From the top of the entries below through the line containing "[Fast Scanning Bed", return every line exactly as written, please, and stop there.

---- PROVIDED INFORMATION

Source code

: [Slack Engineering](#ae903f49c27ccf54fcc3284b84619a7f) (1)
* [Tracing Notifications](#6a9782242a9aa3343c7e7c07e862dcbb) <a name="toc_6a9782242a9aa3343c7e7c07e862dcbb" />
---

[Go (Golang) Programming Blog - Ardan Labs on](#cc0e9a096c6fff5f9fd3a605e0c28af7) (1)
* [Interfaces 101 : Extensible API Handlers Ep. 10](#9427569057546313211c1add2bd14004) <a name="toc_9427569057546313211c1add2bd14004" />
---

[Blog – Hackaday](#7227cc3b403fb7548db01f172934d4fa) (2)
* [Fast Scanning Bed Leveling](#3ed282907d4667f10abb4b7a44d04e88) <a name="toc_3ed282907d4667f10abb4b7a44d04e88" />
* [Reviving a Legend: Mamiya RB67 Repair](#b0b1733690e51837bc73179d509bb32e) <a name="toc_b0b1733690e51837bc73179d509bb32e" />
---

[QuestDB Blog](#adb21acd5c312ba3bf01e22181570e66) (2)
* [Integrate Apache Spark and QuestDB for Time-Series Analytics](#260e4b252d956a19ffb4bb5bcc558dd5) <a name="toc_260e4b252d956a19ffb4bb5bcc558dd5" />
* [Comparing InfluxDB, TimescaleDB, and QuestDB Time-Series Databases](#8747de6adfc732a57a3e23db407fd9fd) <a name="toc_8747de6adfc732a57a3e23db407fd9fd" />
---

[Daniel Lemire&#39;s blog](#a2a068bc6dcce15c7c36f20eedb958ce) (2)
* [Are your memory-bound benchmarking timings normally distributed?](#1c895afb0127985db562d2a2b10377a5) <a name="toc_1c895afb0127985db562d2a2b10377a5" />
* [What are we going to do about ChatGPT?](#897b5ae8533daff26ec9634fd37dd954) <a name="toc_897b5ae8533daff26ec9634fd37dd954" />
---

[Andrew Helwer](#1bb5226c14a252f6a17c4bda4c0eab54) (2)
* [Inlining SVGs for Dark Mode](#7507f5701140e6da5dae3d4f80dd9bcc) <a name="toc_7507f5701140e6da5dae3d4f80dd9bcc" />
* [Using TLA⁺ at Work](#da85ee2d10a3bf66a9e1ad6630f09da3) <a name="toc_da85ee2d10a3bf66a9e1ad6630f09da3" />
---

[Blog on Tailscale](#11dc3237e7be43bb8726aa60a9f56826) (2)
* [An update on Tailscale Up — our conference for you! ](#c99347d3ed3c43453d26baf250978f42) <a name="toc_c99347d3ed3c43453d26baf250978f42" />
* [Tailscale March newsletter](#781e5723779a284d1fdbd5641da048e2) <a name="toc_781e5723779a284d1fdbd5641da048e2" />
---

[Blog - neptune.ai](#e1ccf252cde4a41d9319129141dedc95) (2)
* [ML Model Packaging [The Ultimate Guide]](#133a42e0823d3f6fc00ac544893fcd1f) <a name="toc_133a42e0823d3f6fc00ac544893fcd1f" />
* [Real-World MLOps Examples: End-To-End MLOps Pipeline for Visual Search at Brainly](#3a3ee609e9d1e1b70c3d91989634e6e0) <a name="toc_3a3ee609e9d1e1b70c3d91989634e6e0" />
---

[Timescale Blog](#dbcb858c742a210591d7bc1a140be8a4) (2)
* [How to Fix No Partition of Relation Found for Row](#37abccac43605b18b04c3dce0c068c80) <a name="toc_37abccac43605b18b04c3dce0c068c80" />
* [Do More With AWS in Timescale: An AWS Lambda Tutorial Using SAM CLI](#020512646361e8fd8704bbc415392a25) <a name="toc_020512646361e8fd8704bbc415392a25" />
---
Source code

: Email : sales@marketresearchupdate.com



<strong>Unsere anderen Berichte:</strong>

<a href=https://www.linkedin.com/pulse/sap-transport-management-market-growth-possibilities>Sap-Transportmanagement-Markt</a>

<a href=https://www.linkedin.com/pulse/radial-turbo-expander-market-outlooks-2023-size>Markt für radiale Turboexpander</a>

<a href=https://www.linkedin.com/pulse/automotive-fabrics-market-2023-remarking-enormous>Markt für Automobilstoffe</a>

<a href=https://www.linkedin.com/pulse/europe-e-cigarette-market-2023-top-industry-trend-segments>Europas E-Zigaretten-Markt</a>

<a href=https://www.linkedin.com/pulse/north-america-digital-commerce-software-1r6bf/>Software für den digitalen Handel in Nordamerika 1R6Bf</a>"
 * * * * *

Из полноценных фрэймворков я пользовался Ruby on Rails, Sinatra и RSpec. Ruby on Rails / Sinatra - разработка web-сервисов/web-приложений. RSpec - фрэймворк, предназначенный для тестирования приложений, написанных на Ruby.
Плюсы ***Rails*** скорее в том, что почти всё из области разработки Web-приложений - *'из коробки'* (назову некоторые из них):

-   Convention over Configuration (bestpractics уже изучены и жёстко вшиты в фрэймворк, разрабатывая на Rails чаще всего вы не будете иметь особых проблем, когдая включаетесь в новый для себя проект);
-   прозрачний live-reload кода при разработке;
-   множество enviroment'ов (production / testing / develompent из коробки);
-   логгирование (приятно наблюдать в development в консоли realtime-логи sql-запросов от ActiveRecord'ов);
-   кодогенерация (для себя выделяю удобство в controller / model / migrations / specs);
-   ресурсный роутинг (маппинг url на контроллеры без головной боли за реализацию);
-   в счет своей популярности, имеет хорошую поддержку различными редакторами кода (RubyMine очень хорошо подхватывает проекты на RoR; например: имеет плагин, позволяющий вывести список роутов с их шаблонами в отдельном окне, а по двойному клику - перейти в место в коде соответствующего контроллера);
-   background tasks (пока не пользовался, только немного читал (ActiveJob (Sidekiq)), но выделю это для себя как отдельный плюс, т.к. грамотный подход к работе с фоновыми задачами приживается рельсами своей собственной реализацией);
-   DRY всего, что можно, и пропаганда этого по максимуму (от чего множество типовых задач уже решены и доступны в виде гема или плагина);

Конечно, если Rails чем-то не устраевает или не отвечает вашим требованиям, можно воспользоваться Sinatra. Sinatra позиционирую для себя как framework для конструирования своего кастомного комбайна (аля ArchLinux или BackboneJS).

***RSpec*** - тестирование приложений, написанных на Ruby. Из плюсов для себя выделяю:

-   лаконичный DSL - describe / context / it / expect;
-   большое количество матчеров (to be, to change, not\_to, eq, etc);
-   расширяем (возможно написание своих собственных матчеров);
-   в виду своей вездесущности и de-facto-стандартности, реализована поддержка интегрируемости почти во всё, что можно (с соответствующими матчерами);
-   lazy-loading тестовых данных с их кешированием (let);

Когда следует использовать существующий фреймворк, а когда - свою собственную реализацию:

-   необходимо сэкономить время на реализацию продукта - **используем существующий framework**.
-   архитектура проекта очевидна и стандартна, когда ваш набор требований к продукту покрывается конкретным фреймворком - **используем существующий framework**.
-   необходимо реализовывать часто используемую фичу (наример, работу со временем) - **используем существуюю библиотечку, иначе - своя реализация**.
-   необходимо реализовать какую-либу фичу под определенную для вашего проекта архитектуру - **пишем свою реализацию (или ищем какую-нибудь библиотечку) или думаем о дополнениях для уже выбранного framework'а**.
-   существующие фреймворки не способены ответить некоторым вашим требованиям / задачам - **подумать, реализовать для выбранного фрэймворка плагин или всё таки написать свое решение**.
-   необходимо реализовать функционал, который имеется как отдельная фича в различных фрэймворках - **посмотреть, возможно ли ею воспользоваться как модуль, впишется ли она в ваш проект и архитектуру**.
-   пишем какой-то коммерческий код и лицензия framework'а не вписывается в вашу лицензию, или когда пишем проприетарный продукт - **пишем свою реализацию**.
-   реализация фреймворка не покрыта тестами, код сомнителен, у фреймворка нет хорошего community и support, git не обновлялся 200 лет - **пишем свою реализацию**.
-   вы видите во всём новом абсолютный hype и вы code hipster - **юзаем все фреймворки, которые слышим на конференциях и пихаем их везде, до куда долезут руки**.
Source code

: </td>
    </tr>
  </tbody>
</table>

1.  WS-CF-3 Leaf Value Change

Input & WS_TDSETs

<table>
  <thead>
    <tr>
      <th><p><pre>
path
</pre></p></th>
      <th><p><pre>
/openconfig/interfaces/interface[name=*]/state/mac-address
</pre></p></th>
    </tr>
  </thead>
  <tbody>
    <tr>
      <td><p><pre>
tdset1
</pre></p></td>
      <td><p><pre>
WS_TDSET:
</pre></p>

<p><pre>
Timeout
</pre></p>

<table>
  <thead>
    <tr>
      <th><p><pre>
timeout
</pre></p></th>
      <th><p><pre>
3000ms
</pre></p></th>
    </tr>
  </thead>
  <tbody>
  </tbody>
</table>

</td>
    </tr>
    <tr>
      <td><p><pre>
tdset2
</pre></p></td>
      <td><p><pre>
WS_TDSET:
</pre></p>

--------

▶ [EXERCISE RESULT]
Source code

: [Slack Engineering](#ae903f49c27ccf54fcc3284b84619a7f) (1)
* [Tracing Notifications](#6a9782242a9aa3343c7e7c07e862dcbb) <a name="toc_6a9782242a9aa3343c7e7c07e862dcbb" />
---

[Go (Golang) Programming Blog - Ardan Labs on](#cc0e9a096c6fff5f9fd3a605e0c28af7) (1)
* [Interfaces 101 : Extensible API Handlers Ep. 10](#9427569057546313211c1add2bd14004) <a name="toc_9427569057546313211c1add2bd14004" />
---

[Blog – Hackaday](#7227cc3b403fb7548db01f172934d4fa) (2)
* [Fast Scanning Bed Leveling](#3ed282907d4667f10abb4b7a44d04e88) <a name="toc_3ed282907d4667f10abb4b7a44d04e88" />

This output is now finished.